I could hear Tallant’s voice sounding angry in the living-room. It chopped off abruptly, and I knew they had heard the front door open. As I came striding through the doorway from the entry hall they whirled and stared at me. He was lighting a cigarette by the coffee table and she was across by the rear window as if she had been staring out into the patio.
Tallant recovered first. His face hardened and he took a step toward me. “We told you once, Harlan—”
I took the .45 out of my pocket and pointed it at him, “Turn around,” I ordered. “Go to the other end of the room and sit down on that hearth.”
He stopped, cautious but not too scared. You could almost read his thought. I couldn’t be very sure of my ground if I had to resort to throwing my weight around and trying to scare them with a gun. He turned and shot a glance at her. Get a load of this character, it seemed to say.
“Move,” I snapped at him.
“Knock it off, you silly bastard—”
“Move!”
He moved then. Maybe he thought I’d gone crazy and it would be a good thing to humor me. He backed across the room and sat down on the hearth, smiled wearily at her, and shrugged. I shot a quick glance at her myself. She had remained where she was, near the window. She was still outwardly cool and arrogant, but I thought I saw the beginnings of apprehension in her eyes. Maybe she was quicker than he was, and was already beginning to wonder if something hadn’t gone wrong with the script.
I stepped forward, still holding the gun in my right hand. With the left I picked up the red-shaded lamp on the end table and dropped it On the sofa. Sliding the table out of the way, I pushed the end of the sofa away from the wall and reached behind it. They froze dead still now and stared as if hypnotized. I watched them as I lifted the recorder into view.
She gasped, and I thought for a second she was going to fall. In the sudden, taut silence that followed, he began to get up slowly from the hearth with deadliness quite naked in his eyes. I had them. I had them, that is, if I got out of here alive with that tape.
I pointed the gun at him. “Sit down,” I said.
He stopped, just half erect; and hesitated. For a second it hung in the balance, ready to go either way. I hoped he didn’t have sense enough at the moment to realize I couldn’t shoot without ruining it all. A bullet through the leg would stop him without killing him, but anything that brought the police into it now would put me right up the creek with them.
I had sense enough myself not to keep talking and making threats. I just held the gun and waited while the silence stretched out. He sat back down, very slowly, his face white and greasy with sweat. I sighed, but didn’t relax too much. The whole situation was still explosive, and it would take only one bad move to set it off.
“Stand over there near him,” I told her.
She moved like someone in a trance.
“Just stay where you are, both of you, and nobody’ll get hurt,” I said. “What the hell, relax. It’s only money.”
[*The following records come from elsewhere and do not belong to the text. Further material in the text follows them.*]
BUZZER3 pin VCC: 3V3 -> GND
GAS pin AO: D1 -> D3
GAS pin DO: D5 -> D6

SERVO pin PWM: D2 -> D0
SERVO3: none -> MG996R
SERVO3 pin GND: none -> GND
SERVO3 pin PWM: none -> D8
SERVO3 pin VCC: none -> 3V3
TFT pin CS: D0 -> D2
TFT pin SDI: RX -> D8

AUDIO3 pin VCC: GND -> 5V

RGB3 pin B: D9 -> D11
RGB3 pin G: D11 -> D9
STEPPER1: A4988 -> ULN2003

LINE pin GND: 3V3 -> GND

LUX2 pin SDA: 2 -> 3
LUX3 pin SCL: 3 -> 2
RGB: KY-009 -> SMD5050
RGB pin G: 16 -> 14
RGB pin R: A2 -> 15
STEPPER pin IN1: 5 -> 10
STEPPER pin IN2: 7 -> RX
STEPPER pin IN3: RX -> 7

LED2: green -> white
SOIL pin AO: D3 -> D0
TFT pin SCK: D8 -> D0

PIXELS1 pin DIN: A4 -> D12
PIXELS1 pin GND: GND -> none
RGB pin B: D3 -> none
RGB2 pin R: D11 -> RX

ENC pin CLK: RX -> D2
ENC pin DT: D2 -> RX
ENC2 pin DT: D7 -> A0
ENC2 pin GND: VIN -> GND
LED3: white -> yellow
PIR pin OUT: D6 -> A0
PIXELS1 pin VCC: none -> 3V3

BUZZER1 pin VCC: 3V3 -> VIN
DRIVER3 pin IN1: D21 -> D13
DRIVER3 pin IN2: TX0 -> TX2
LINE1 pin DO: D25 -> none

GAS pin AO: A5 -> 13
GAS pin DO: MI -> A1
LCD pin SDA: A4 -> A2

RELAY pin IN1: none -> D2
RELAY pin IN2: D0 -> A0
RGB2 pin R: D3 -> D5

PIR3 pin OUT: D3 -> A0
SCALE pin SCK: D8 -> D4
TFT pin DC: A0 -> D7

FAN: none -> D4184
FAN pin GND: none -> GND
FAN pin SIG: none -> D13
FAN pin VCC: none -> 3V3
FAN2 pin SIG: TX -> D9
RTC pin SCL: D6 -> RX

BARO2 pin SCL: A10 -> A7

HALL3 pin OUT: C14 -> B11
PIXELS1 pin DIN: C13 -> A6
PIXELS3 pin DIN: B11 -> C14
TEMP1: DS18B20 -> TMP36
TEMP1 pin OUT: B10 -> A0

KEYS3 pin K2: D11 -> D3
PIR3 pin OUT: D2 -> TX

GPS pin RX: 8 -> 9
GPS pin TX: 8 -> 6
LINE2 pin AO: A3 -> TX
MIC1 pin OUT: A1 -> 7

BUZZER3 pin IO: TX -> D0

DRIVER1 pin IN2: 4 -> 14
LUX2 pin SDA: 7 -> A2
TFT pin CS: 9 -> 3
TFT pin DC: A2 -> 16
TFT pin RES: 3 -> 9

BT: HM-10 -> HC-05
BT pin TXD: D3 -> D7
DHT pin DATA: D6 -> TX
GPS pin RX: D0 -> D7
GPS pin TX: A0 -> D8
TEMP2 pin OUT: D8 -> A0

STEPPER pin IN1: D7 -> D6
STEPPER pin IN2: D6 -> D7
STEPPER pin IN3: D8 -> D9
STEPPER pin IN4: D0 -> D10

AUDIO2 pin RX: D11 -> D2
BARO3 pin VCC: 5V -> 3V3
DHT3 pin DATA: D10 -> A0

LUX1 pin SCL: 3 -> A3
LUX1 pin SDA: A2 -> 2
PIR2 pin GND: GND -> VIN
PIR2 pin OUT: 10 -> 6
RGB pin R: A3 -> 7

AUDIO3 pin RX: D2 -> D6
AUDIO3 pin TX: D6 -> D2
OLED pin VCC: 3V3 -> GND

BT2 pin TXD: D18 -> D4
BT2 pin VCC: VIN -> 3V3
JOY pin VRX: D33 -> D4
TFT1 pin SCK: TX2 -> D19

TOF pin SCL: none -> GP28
I set the recorder on the end table and flipped the controls to rewind. When I had most of the tape back on the spool I set it for playback and adjusted the gain. They stared while that tense silence fell over the room again.
The first voice issuing from the loudspeaker was my own. “—wondering where Purvis got his information. Purvis was a cop—” I’d rolled it back a little too far, but it didn’t matter. I let it run.
The voices came through fine. I did the threatening act, and then there was the sound of the front door opening and closing. A moment of silence followed. They would be watching out the front window to be sure I was gone.
I waited, holding the gun ready. It was coming now.